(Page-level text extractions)
◆ ◆ ◆
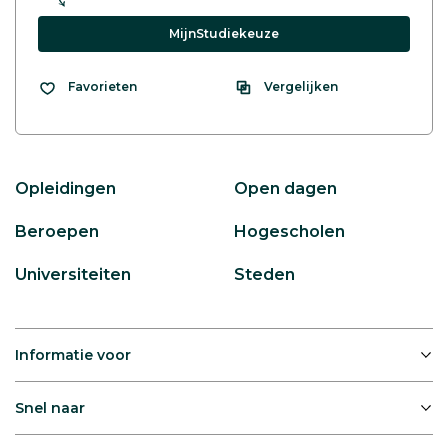
MijnStudiekeuze
Vergelijken
Favorieten
Opleidingen
Open dagen
Beroepen
Hogescholen
Universiteiten
Steden
Informatie voor
Snel naar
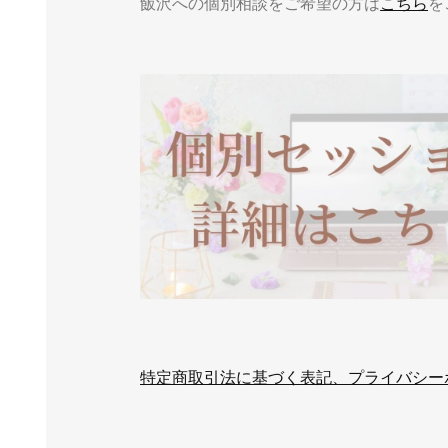
飯沢への個別相談をご希望の方は
こちら
を
特定商取引法に基づく表記、プライバシー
◆ ◆ ◆
# Problem details
Without including any pictures, return every line of the records exactly.

# Result of the task
MijnStudiekeuze
Vergelijken
Favorieten
Opleidingen
Open dagen
Beroepen
Hogescholen
Universiteiten
Steden
Informatie voor
Snel naar
飯沢への個別相談をご希望の方は
こちら
を
特定商取引法に基づく表記、プライバシー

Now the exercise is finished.